Most individuals will receive Medicare Part A at $0 premium because they have worked at least 40 quarters or a spouse can qualify through their husband or wife. For those who have at least 30 quarters, they may buy into Part A at $259, and those who have less than 30 quarters may buy in at the full rate of $471.
If you are among the nearly 68 million Americans covered under Medicare, the federal government has provided access to the COVID-19 vaccine at no cost under the CARES Act implemented in March. The vaccine will be covered under Medicare Part B, and the annual Part B deductible will not be applied. This will be the case under Original Medicare, Medicare Advantage Plans and Medicare Cost Plans.
If you have an employer-sponsored or individual plan, in most cases, the vaccine will be covered with no additional copays or coinsurance required of the insured under Section 3203 of the CARES Act. It will fall into the category of “Preventive Services” as outlined in the Affordable Care Act (ACA) and applies to all non-grandfathered plans.
Grandfathered plans (health plans in effect prior to March 23, 2010 when the ACA was signed into law) may have some or no cost-sharing depending on the plan, however, individual states may mandate these plans to cover the full cost of the vaccine and its administration. Other health plans, like short-term and healthcare-sharing ministry plans, may not cover the costs of the COVID-19 vaccine.
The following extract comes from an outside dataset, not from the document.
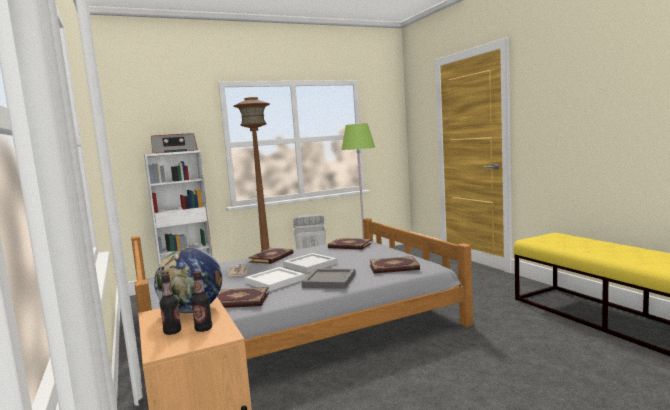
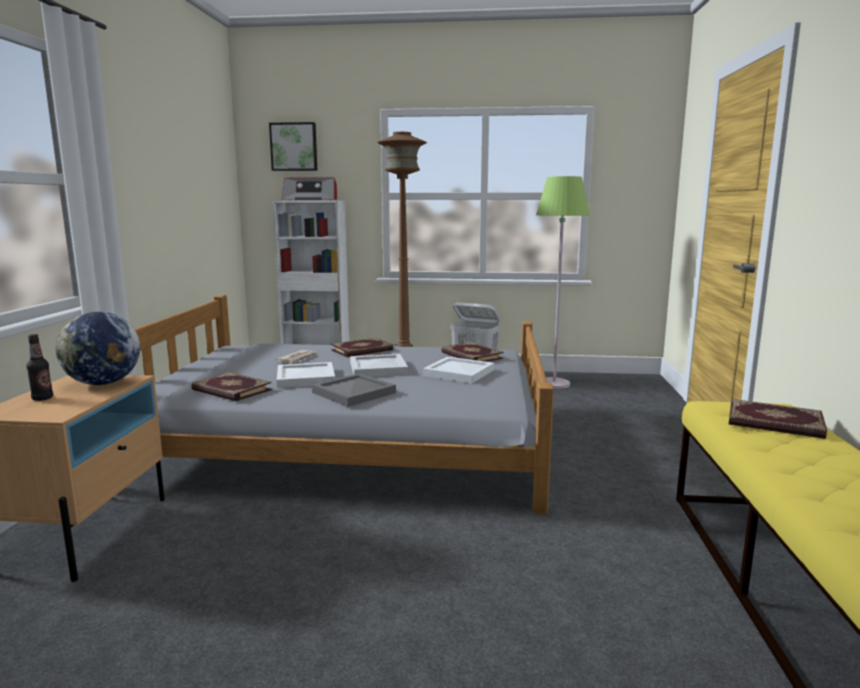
camera: 30 degrees right, 5 degrees up
(149, 111) = (294, 147): none -> picture
(203, 329) = (63, 403): bottle -> none
(364, 256) = (458, 372): none -> white tray
(394, 267) = (456, 396): book -> book (774, 423)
If you are on Medicaid, the federal government has provided extra funding to states to cover the vaccine to Medicaid recipients, without requiring them to pay a share of cost. This will be the case as long as the public health emergency is in effect. Once it has expired, cost-sharing may be determined based on eligibility level.
With the cost of insulin nearly tripling over the past decade, many Americans with diabetes face difficult decisions when it comes to their health – whether to limit or stop taking their insulin because of the staggering cost. Seniors on fixed incomes may be even more vulnerable to the dire consequences of not being able to afford their medications.
In an effort to address the growing problem, the Centers for Medicare and Medicaid have implemented the Senior Savings Model for Part D Drug plans starting in January 2021. This new model limits copays in the deductible, initial and coverage gap phases for certain brands of insulin to a maximum of $35 per 30-day supply. The cost could even be less, depending on the medication. These rules apply to both stand-alone Part D drug plans and those imbedded in Advantage plans. Plans do not have to participate in the new model, and there are a limited number of plans that have opted into the new program.
In California, the stand-alone Part D plans that have agreed to participate are as follows: AARP Medicare Rx Preferred, Cigna Secure-Extra Rx, Express Scripts Medicare Choice, Express Scripts Medicare Saver, Humana Premier Rx, Mutual of Omaha Rx Premier, WellCare Medicare Rx Value Plus, WellCare Value Script, WellCare Wellness Rx. Advantage plans participating in the Senior Savings Model vary by county.